The Chancellor’s autumn statement was delivered in the context of a UK economy underperforming on growth expectations not only this year, when the UK economy is expected to shrink 0.1%, but in the subsequent 3 years. This is compared to growth forecasts by the OBR in March 2012.
The lack of progress in the economy means that the Chancellor has not received the tax receipts that he expected and his expenditure on welfare has increased. This has resulted in a budget deficit which is £12 billion higher this year than was expected and will exceed forecasts made in March 2012 for every fiscal year to 2016-17. Packaged together, all this means UK debt as a percentage of GDP, will continue to grow beyond 2015.
So from the perspective of UK Plc was the Chancellor’s budget good for business?
- The continued emphasis on fiscal discipline means that long term interest rates on government debt are approximately 1.8% compared to the 3.1% that the current government inherited in 2010. At first glance this would appear to be a good thing. However the historic link between government long term interest rates and the commercial rates paid to secure bank debt or bond finance has been one of the most important casualties of the recent economic downturn. So much so that it is not exceptional for companies to be paying interest rates closer to 10% for bond finance, making the governments long term interest rate a commercially irrelevant benchmark.
- In order to stimulate the economy the chancellor needs to bolster consumer confidence. The most obvious way to do this is by stimulating employment. The Ernst and Young ITEM club recently identified £14bn of ‘shovel ready’ investment projects that could stimulate the UK construction industry. At best the chancellor’s budget stimulated £5bn of this type of expenditure, although a significant proportion of his announced expenditure would not meet the ‘shovel ready’ criterion. So, the Chancellor’s announced expenditure will not happen immediately but instead will slowly drip into the economy over a number of years.
If anything, unemployment is expected to increase in the short run, which can only dampen consumer confidence further. This effect will be further accentuated by the reduction in welfare benefit, including child benefit. The net effect is that households are unlikely to feel re-invigorated by the autumn statement.
- Business confidence still remains low with the key PMI indicators for construction and manufacturing below 50. The reduction in corporation tax and improved capital expenditure allowances is likely to add to the cash balances on UK Plc’s balance sheets. The size of these cash balances are now the topic of popular mythology, however I would suggest that the chancellor did little to persuade corporates that the time has come to engage in some serious quantities of capital expenditure. Insipid growth forecasts are likely to result in ‘steady as she goes’ investment strategies at best.

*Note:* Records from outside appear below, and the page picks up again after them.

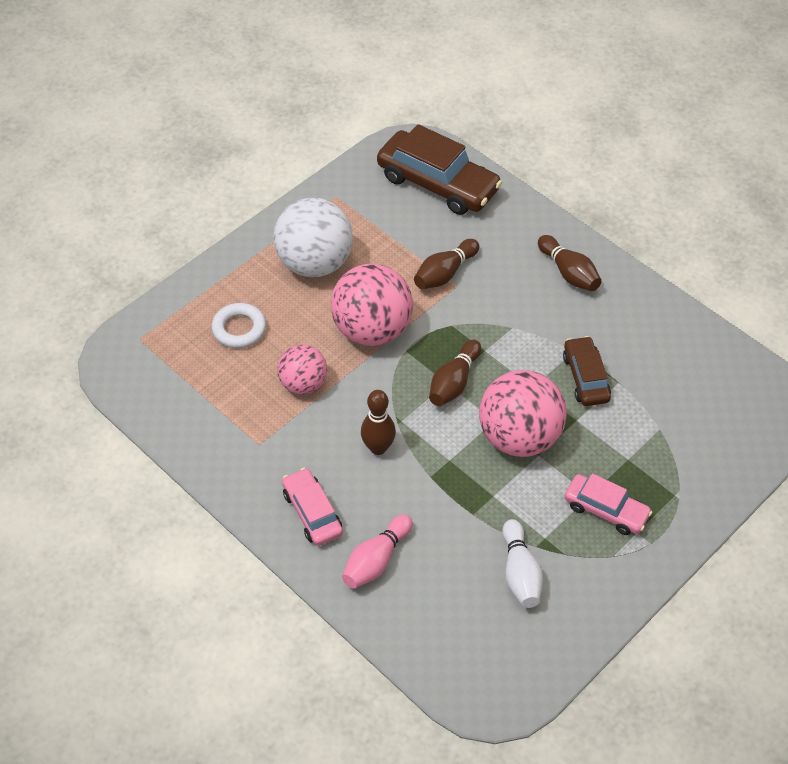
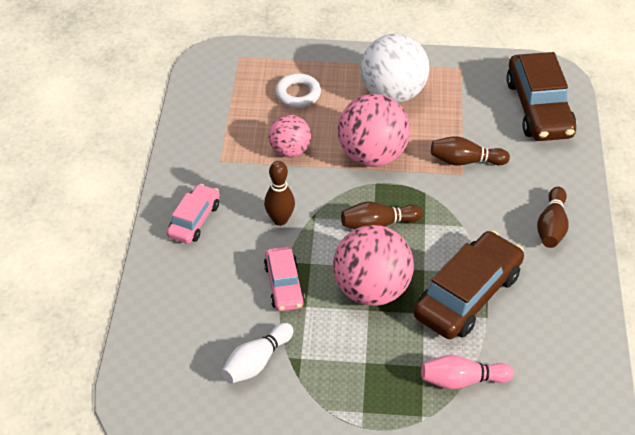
camera: 50 degrees right, 5 degrees down
pink bowling pin [342,514,413,589] -> pink bowling pin moved to [421,355,514,389]
brown car [563,336,611,406] -> brown car [414,231,524,339], size x1.75
pink car [564,473,652,535] -> pink car moved to [264,246,305,311]

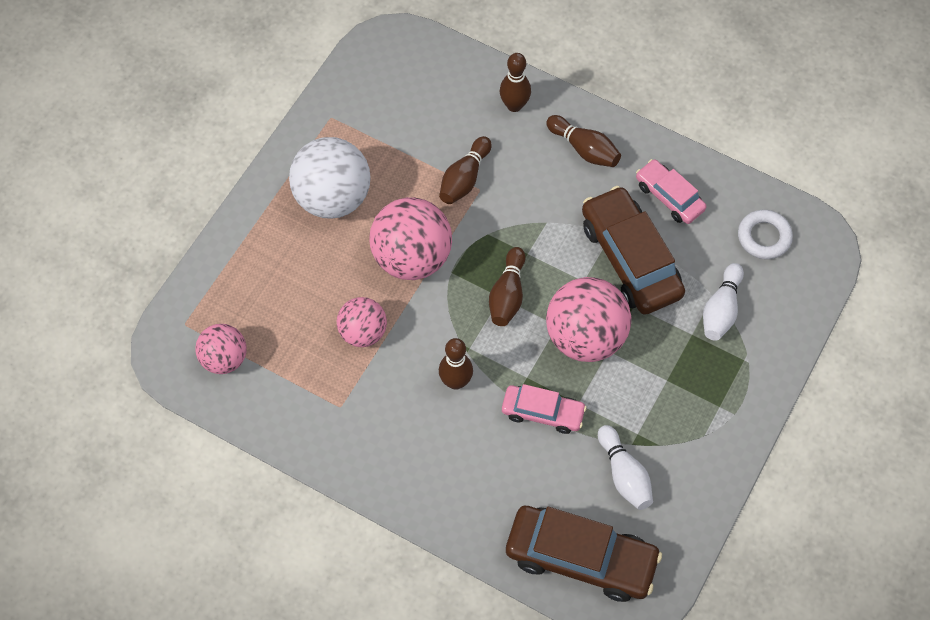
camera: 65 degrees left, 15 degrees up
pink car [167,184,220,244] -> pink car moved to [636,159,707,224]
white ring [275,73,321,108] -> white ring moved to [738,210,793,259]
pink bowling pin [421,355,514,389] -> white bowling pin [703,263,744,341]
brown car [506,52,576,141] -> brown car moved to [506,506,662,602]
none -> pink ball [195,324,247,374]
none -> brown bowling pin [500,53,531,112]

And good for Procurement…?
A fresh approach to public-private partnerships, was published as part of the Autumn Statement, which outlines plans for the replacement to the Private Finance Initiative (PFI), which it said had become “tarnished by its waste, inflexibility and lack of transparency”. ‘Private Finance 2’ (PF2), it said, will address the weaknesses of its predecessor, such as a “slow procurement process” and “insufficiently flexible” contracts.
The report said the procurement for the Priority Schools Building Programme, the first project through PF2, would be carried out by a new central unit within the Department for Education called the Education Funding Agency – so time will tell. Further, it said, in future all government departments will be “encouraged to establish a central unit when embarking on a new programme”. So this sounds like a sensible move forward to an approach that clearly needs longer term adjustment to make it work. But the key here, as with so many of these things is the right people, that is the right procurement people have a crucial role to play.
The report also suggested that consideration is being given to a more extreme shift to centralised procurement by creating a single centralised unit covering all central government PF2 projects. The report said: “The government recognises that departmental centralisation of procurement, while representing a significant step forward, does not go as far as establishing a single, centralised procurement unit. The business case for such a unit will be kept under review during the [Infrastructure UK] and [Major Projects Authority] assessments and when future pipelines are confirmed
Other measures proposed for PF2 include requiring ministers to commit to an ambitious timetable, including completing the tendering phase within 18 months, simplifying the documentation involved, and for Treasury to carry out checks on projects prior to them going out to market.
So given that we have a chancellor who is wedded politically, philosophically and economically to the notion of an ‘expansionary fiscal contraction’ what does UK Plc require him to do if consumer and investor confidence is to be restored?
- Ensure that any expansionary government expenditure is dispersed quickly and in those areas which create employment; construction is particularly attractive in this respect because of the low import content in the construction supply chain, and most of the cash spent stays in the UK.
- Use his office to put pressure on the banking system to start providing debt finance to UK Plc at rates which reflect the current low cost of their wholesale funds. We need our banks to get out into businesses and start assessing risk, rather than taking the decision to avoid risks in certain sectors of the economy. Unfortunately construction too often falls into this latter category.
- Where funding has been put in place for SMEs, the money has to be disbursed effectively, which means swiftly. Clunky, difficult to access public funding mechanisms, quickly turn into redundant, if well-meaning, white elephants.
- Lastly the Chancellor may wish to consider a New Year’s resolution whereby he resolves to use the word ‘growth’ more than ‘austerity’ by a factor of 10.